PROBLEM:
Set down the whole listing below exactly. The pictures stay out.

DATA PROVIDED:
=== Section Start ===

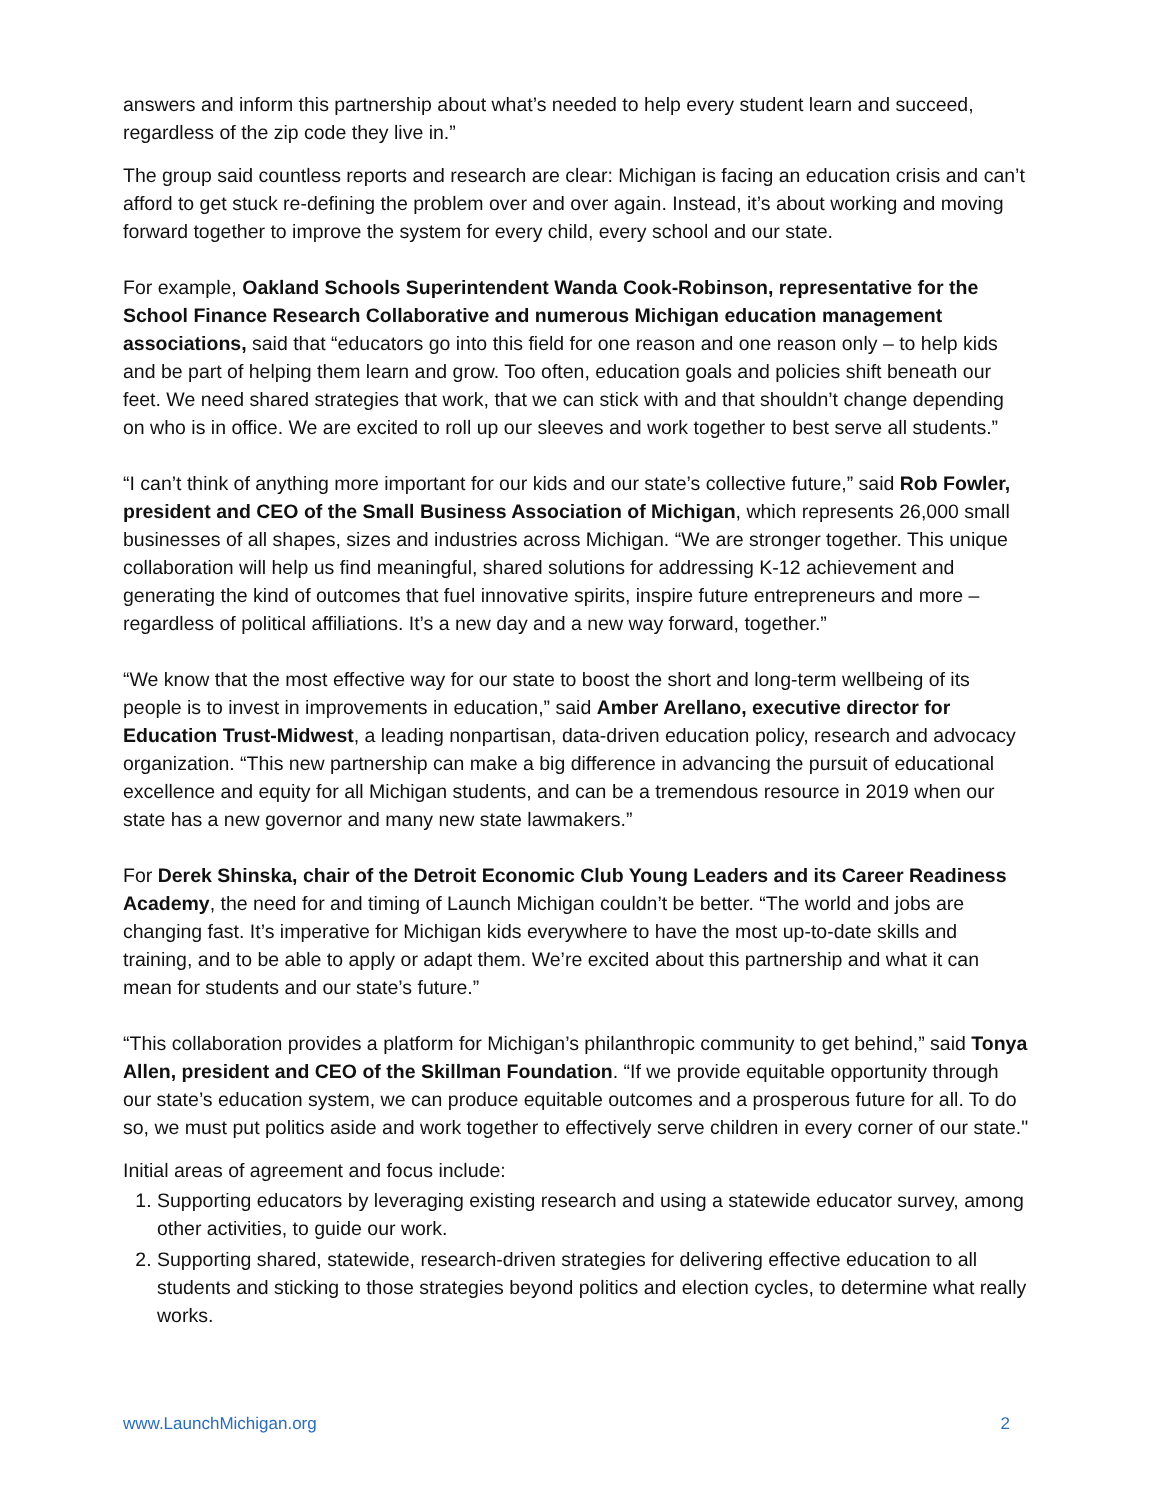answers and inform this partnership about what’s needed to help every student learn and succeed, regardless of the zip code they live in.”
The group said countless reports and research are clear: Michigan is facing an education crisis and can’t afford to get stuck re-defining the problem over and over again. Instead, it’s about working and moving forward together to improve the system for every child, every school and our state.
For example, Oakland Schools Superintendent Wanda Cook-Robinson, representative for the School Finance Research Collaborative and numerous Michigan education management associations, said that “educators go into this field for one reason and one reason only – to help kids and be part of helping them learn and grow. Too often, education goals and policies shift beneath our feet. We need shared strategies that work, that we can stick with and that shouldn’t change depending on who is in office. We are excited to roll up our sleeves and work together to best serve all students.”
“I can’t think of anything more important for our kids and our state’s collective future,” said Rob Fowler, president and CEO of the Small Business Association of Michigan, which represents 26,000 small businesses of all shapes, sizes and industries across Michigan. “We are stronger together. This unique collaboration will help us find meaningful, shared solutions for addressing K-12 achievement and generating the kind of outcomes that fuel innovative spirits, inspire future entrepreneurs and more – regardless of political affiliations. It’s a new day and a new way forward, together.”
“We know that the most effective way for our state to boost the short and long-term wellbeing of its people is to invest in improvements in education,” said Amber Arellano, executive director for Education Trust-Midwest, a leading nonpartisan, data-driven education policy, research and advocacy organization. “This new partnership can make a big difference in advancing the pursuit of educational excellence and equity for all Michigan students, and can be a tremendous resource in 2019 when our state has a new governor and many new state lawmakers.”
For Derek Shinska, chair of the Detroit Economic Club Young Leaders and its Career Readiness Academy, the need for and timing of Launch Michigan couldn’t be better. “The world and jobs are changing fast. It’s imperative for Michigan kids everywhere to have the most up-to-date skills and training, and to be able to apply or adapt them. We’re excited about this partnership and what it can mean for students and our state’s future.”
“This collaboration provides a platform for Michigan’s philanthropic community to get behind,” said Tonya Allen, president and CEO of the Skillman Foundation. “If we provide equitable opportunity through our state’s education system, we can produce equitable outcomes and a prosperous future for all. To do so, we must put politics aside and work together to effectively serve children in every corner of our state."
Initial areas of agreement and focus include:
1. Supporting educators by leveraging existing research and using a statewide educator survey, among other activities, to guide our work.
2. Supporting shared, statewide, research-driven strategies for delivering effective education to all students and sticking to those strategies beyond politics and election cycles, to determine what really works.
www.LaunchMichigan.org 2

=== Section End ===

WRITTEN SOLUTION:
answers and inform this partnership about what’s needed to help every student learn and succeed, regardless of the zip code they live in.”
The group said countless reports and research are clear: Michigan is facing an education crisis and can’t afford to get stuck re-defining the problem over and over again. Instead, it’s about working and moving forward together to improve the system for every child, every school and our state.
For example, Oakland Schools Superintendent Wanda Cook-Robinson, representative for the School Finance Research Collaborative and numerous Michigan education management associations, said that “educators go into this field for one reason and one reason only – to help kids and be part of helping them learn and grow. Too often, education goals and policies shift beneath our feet. We need shared strategies that work, that we can stick with and that shouldn’t change depending on who is in office. We are excited to roll up our sleeves and work together to best serve all students.”
“I can’t think of anything more important for our kids and our state’s collective future,” said Rob Fowler, president and CEO of the Small Business Association of Michigan, which represents 26,000 small businesses of all shapes, sizes and industries across Michigan. “We are stronger together. This unique collaboration will help us find meaningful, shared solutions for addressing K-12 achievement and generating the kind of outcomes that fuel innovative spirits, inspire future entrepreneurs and more – regardless of political affiliations. It’s a new day and a new way forward, together.”
“We know that the most effective way for our state to boost the short and long-term wellbeing of its people is to invest in improvements in education,” said Amber Arellano, executive director for Education Trust-Midwest, a leading nonpartisan, data-driven education policy, research and advocacy organization. “This new partnership can make a big difference in advancing the pursuit of educational excellence and equity for all Michigan students, and can be a tremendous resource in 2019 when our state has a new governor and many new state lawmakers.”
For Derek Shinska, chair of the Detroit Economic Club Young Leaders and its Career Readiness Academy, the need for and timing of Launch Michigan couldn’t be better. “The world and jobs are changing fast. It’s imperative for Michigan kids everywhere to have the most up-to-date skills and training, and to be able to apply or adapt them. We’re excited about this partnership and what it can mean for students and our state’s future.”
“This collaboration provides a platform for Michigan’s philanthropic community to get behind,” said Tonya Allen, president and CEO of the Skillman Foundation. “If we provide equitable opportunity through our state’s education system, we can produce equitable outcomes and a prosperous future for all. To do so, we must put politics aside and work together to effectively serve children in every corner of our state."
Initial areas of agreement and focus include:
1. Supporting educators by leveraging existing research and using a statewide educator survey, among other activities, to guide our work.
2. Supporting shared, statewide, research-driven strategies for delivering effective education to all students and sticking to those strategies beyond politics and election cycles, to determine what really works.
www.LaunchMichigan.org 2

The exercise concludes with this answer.